Young @ Heart rocks on 'til the end
Hip foggies comprise Young @ Heart, the focus of Bob Cilman's honest film.
Lauren Barbato
After a moment, she leans on her purple cane and lets out a scream that would have made Joe Strummer proud. In her incredibly endearing English accent, Hall bursts into her rendition of an iconic Clash tune.
"Should I stay or should I go now?" she playfully asks the audience, to which they promptly respond, "Stay!"
Meet 24 elders who initially appear just as senile as your lilting grandparents at Christmas dinners and family reunions.
Yet instead of crooning the Rat Pack or Italian ballads, these old folks cover everything from James Brown to Sonic Youth, along with the occasional Prince, Queen and Talking Heads song.

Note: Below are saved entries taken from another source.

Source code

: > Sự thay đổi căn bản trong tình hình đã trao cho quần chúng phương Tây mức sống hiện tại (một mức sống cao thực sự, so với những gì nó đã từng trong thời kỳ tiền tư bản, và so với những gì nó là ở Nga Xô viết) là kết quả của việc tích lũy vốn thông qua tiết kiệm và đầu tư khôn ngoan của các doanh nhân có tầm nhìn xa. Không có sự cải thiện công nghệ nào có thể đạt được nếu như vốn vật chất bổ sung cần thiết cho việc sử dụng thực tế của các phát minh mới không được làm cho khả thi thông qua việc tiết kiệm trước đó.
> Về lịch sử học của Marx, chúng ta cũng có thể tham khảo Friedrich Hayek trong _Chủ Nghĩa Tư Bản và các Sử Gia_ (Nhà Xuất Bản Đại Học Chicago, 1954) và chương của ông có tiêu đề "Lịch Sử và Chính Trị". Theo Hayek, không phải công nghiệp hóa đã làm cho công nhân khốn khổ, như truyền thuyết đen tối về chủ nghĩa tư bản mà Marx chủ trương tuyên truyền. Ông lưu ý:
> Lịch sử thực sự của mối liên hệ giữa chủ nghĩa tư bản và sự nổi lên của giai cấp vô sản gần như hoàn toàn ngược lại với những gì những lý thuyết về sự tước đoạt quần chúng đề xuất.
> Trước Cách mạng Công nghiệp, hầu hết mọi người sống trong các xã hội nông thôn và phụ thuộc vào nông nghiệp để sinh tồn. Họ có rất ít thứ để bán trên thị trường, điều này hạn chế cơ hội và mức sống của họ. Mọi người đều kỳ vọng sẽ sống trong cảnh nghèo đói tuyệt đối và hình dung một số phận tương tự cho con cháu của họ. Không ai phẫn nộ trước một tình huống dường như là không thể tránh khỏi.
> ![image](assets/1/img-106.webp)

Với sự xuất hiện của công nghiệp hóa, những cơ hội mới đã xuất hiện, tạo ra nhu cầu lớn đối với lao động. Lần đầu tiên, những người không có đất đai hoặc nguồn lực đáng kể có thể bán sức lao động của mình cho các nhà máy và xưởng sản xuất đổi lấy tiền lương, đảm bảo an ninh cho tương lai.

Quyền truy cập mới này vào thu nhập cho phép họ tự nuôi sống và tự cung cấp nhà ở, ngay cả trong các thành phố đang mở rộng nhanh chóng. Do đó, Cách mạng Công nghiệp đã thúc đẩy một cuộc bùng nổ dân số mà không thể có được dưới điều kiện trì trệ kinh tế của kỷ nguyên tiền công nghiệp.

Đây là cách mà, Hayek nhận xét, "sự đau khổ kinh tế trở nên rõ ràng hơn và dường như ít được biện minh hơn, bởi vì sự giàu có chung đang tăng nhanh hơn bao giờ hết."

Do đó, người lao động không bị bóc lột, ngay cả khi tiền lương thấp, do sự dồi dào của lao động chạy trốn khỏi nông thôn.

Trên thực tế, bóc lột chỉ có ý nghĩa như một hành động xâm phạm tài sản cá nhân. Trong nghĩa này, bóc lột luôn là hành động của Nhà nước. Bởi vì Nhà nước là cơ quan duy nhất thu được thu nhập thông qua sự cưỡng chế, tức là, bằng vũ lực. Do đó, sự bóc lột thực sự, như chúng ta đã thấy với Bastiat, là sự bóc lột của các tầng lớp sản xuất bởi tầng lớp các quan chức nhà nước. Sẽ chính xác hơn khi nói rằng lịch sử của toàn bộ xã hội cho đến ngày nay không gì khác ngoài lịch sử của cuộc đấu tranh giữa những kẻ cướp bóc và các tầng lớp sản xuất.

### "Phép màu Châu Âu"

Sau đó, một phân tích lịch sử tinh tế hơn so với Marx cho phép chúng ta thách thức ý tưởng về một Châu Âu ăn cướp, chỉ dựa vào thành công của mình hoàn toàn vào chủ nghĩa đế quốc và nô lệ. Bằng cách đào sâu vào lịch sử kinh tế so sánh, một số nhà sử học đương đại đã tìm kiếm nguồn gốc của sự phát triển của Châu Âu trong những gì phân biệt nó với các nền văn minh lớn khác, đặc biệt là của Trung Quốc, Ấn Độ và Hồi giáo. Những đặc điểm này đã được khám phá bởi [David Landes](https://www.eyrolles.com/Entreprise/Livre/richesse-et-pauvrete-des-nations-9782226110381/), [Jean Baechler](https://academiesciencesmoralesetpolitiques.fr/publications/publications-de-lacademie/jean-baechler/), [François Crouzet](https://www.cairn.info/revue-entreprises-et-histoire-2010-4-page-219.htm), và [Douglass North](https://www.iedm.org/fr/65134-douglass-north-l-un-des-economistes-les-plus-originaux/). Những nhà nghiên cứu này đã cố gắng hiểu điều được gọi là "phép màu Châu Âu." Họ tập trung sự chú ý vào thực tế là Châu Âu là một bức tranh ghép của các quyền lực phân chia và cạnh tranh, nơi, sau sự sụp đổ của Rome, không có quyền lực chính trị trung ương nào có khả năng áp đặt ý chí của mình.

Adorned in chest-high pants, chunky knit sweaters and newsboy caps, these hip fogies are bringing bifocals back in style.
Beginning in 1982 as vaudeville dinner theater, the Young @ Heart chorus consists of 70- to 90-year-olds who share a passion for music.
They staged their first production a year later before four sold-out audiences in their quaint town of Northampton, Mass.
Soon followed numerous European tours, concerts with David Byrnes of Talking Heads and a range of collaborations with area art groups, quickly turning the members of Young @ Hearts into legends.
Filmmaker Stephen Walker met with the group seven weeks before their next hometown performance in his documentary of the group's same name.
The audience watches the chorus convene three times a week under the guidance of long-time musical director Bob Cilman. As they attempt to add seven brand new songs to their repertoire, it proves to be a rather daunting task.
This poignant and heartfelt documentary features a cast of colorful characters, which includes the aforementioned Eileen, the shameless flirt who claims she single-handedly started the British Invasion; Joe Benoit, the phenomenon who could memorize a whole song in an afternoon; Len Fontaine, Young @ Heart's harmonica soloist, who has a reputation for mistaking his age for the speed limit on the highway; and Pat Linderme, whose heart-tugging version of Prince's "Nothing Compares 2 U" brings down the house each and every time.